• _SELECTED TEXT_
Vitter proposed an amendment to remove Congress from the employer contribution and increasing insurance costs as a result. The amendment passed the Senate in 2015, but it has yet to become law.
As a result of the regulation, Vitter has held up the nomination of acting OPM Director Beth Cobert to become permanent director.
The law’s implementation also lead to the creation of the U.S. Digital Service — established by the team brought in to fix HealthCare.gov — and, later, similar teams, like the General Services Administration’s digital consultancy 18F.
The talent gap
The future of the federal workforce may be determined more by one issue than any future president’s policy: age.
Nearly half of federal employees will be eligible to retire in the next five years, leaving the government with a potential dearth of talent and no deep bench to replace it.
Further complicating the issue are efforts to retain the next crop of talent for the workforce: Millennials. The Obama administration made recruiting and retaining Millennials a key part of its policy goals.
The White House launched both the Presidential Management Fellows and the Presidential Innovation Fellows to bring in recent college graduates and top technologists to help revolutionize the federal government.

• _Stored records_
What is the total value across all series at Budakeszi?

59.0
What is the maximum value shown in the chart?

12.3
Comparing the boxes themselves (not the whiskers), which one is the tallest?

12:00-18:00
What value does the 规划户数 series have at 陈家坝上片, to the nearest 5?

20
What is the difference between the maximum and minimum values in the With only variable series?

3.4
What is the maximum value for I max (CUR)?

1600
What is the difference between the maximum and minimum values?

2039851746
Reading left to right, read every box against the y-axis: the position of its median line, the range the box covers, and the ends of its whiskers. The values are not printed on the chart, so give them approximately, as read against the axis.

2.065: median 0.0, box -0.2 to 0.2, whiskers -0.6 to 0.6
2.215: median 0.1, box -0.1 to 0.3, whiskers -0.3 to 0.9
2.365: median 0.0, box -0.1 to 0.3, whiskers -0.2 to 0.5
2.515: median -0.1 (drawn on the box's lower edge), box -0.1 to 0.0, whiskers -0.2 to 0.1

• _TASK GOAL_
Answer these questions using the passage on the federal workforce:
1. In what year did Vitter's amendment pass the Senate?
2. What portion of federal employees will be eligible to retire in the next five years?
3. Which two fellowship programs did the White House launch?
The stored data are separate from the passage on the federal workforce.

• _RESPONSE AREA_
1. 2015
2. Nearly half
3. The Presidential Management Fellows and the Presidential Innovation Fellows